>>

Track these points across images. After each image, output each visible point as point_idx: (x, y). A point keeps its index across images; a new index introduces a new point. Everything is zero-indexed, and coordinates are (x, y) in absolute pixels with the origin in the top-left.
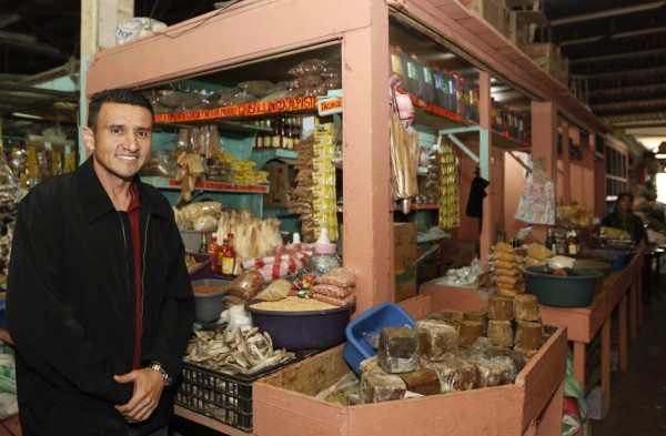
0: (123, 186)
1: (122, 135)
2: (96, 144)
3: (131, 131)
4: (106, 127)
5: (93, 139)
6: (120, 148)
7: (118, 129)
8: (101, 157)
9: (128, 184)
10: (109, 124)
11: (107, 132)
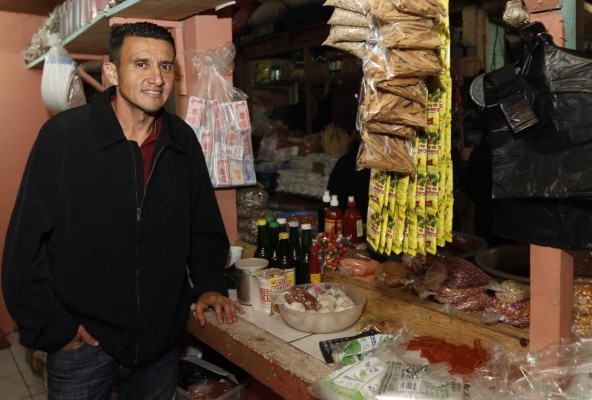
0: (144, 121)
1: (145, 69)
2: (120, 78)
3: (155, 65)
4: (130, 61)
5: (116, 74)
6: (146, 83)
7: (142, 63)
8: (126, 92)
9: (151, 119)
10: (134, 58)
11: (131, 67)
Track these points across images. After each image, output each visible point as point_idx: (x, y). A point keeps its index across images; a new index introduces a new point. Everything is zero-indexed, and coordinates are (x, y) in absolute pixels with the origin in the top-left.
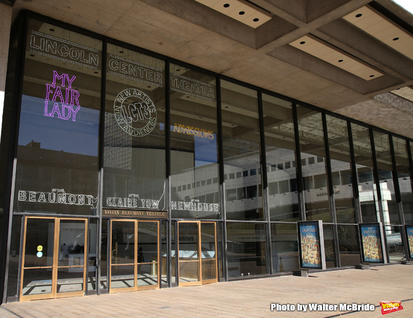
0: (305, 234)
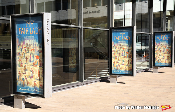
0: (22, 38)
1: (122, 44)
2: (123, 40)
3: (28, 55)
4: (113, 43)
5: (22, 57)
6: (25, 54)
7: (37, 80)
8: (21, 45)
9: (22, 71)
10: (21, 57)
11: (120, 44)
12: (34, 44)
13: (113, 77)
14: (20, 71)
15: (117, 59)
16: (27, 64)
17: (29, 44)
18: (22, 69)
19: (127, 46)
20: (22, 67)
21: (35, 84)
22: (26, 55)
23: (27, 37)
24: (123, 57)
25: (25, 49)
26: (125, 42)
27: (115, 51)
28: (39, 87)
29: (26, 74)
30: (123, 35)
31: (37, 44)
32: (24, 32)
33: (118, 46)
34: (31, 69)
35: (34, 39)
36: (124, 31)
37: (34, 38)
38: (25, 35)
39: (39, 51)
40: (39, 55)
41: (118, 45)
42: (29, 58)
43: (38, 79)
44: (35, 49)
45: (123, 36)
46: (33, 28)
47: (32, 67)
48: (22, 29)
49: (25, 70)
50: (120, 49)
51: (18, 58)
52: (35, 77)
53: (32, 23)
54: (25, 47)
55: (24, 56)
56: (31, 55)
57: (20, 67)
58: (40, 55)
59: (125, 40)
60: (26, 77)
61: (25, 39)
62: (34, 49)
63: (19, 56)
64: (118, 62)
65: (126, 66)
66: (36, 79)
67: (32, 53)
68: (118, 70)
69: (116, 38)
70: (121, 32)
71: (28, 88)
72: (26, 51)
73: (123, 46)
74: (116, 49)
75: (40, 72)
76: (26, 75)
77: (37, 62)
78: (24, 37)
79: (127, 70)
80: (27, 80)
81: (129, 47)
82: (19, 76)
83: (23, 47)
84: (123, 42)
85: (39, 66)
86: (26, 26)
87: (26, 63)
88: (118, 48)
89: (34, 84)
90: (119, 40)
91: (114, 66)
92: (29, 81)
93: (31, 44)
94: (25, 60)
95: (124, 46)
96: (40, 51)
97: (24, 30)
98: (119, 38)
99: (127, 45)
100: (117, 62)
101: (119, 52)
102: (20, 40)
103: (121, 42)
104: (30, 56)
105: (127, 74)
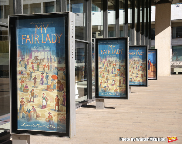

<<

* [About this exercise]: Update all of these lines so that "absolute pixels" becomes "image pixels" wherever it occurs and nothing else changes. Leave the pictures out.

* [Worked solution]:
Track these points across images. After each image, output each visible point as point_idx: (x, y). A point keeps its index across images; a new index introduces a new point. Everything is zero-indexed, and coordinates are (x, y) in image pixels with the origin in the top-left.
0: (123, 186)
1: (122, 135)
2: (96, 144)
3: (131, 131)
4: (106, 127)
5: (93, 139)
6: (120, 148)
7: (118, 129)
8: (101, 157)
9: (128, 184)
10: (109, 124)
11: (107, 132)
0: (144, 121)
1: (145, 69)
2: (120, 78)
3: (155, 65)
4: (130, 61)
5: (116, 74)
6: (146, 83)
7: (142, 63)
8: (126, 92)
9: (151, 119)
10: (134, 58)
11: (131, 67)
Track these points across images. After each image, output each visible point as point_idx: (x, y). A point keeps its index across images; a new index introduces a new point. Everything is zero-indexed, and coordinates are (x, y) in image pixels with the origin in the top-left.
0: (305, 234)
0: (22, 38)
1: (122, 44)
2: (123, 40)
3: (28, 55)
4: (113, 43)
5: (22, 57)
6: (25, 54)
7: (37, 80)
8: (21, 45)
9: (22, 71)
10: (21, 57)
11: (120, 44)
12: (34, 44)
13: (113, 77)
14: (20, 71)
15: (117, 59)
16: (27, 64)
17: (29, 44)
18: (22, 69)
19: (127, 46)
20: (22, 67)
21: (35, 84)
22: (26, 55)
23: (27, 37)
24: (123, 57)
25: (25, 49)
26: (125, 42)
27: (115, 51)
28: (39, 87)
29: (26, 74)
30: (123, 35)
31: (37, 44)
32: (24, 32)
33: (118, 46)
34: (31, 69)
35: (34, 39)
36: (124, 31)
37: (34, 38)
38: (25, 35)
39: (39, 51)
40: (39, 55)
41: (118, 45)
42: (29, 58)
43: (38, 79)
44: (35, 49)
45: (123, 36)
46: (33, 28)
47: (32, 67)
48: (22, 29)
49: (25, 70)
50: (120, 49)
51: (18, 58)
52: (35, 77)
53: (32, 23)
54: (25, 47)
55: (24, 56)
56: (31, 55)
57: (20, 67)
58: (40, 55)
59: (125, 40)
60: (26, 77)
61: (25, 39)
62: (34, 49)
63: (19, 56)
64: (118, 62)
65: (126, 66)
66: (36, 79)
67: (32, 53)
68: (118, 70)
69: (116, 38)
70: (121, 32)
71: (28, 88)
72: (26, 51)
73: (123, 46)
74: (116, 49)
75: (40, 72)
76: (26, 75)
77: (37, 62)
78: (24, 37)
79: (127, 70)
80: (27, 80)
81: (129, 47)
82: (19, 76)
83: (23, 47)
84: (123, 42)
85: (39, 66)
86: (26, 26)
87: (26, 63)
88: (118, 48)
89: (34, 84)
90: (119, 40)
91: (114, 66)
92: (29, 81)
93: (31, 44)
94: (25, 60)
95: (124, 46)
96: (40, 51)
97: (24, 30)
98: (119, 38)
99: (127, 45)
100: (117, 62)
101: (119, 52)
102: (20, 40)
103: (121, 42)
104: (30, 56)
105: (127, 74)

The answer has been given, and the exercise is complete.